Documentation
¶
Index ¶
Constants ¶
This section is empty.
Variables ¶
This section is empty.
Functions ¶
This section is empty.
Types ¶
type IScraper ¶
type IScraper[T any] interface { // GetUrls retrieves the URLs from the current page and the URLs of the next pages for pagination. GetUrls(ctx context.Context, url string) ([]string, []string) // GetData scrapes the data from a given URL and sends it to the provided channel. GetData(ctx context.Context, ch chan<- T, data *T, url string) }
IScraper is an interface that defines the methods required for any scraper implementation. T is a generic type representing the data being scraped.
type Scraper ¶
type Scraper[T any] struct { // contains filtered or unexported fields }
Scraper represents the main structure that coordinates scraping jobs across multiple strategies. It manages the scraping process, handles concurrency, and invokes a user-defined callback when data is scraped.
func NewScraper ¶
func NewScraper[T any](s []ScraperStrategy[T], callback func(T), requestDelay time.Duration) *Scraper[T]

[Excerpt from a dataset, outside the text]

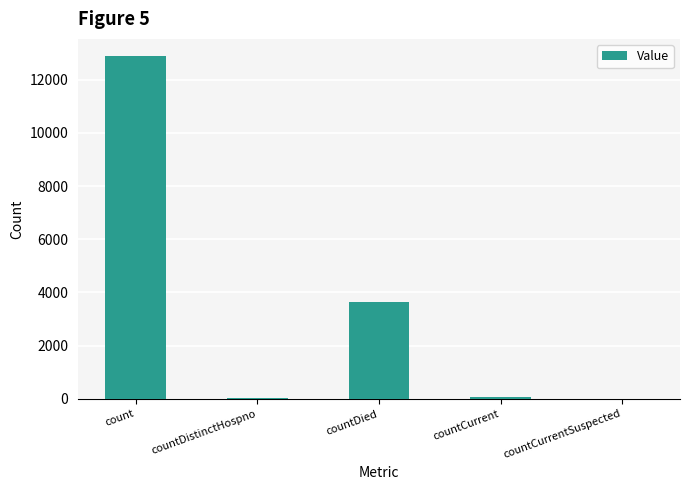

How many categories are shown in the chart?

5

NewScraper creates a new Scraper instance. logger is used for logging, s is the list of strategies to run, callback is the function that processes scraped data, and requestDelay is the optional delay between requests.
type ScraperJob ¶
type ScraperJob[T any] struct { // contains filtered or unexported fields }
ScraperJob represents a job containing the scraper and a list of URLs to process. T is the type of data being scraped.
type ScraperStrategy ¶
type ScraperStrategy[T any] struct { Scraper IScraper[T] // The scraper implementation used to scrape data from the target URL. Url string // The URL to start scraping from. }
ScraperStrategy defines the strategy for scraping a specific URL with a given scraper implementation. T represents the type of data being scraped.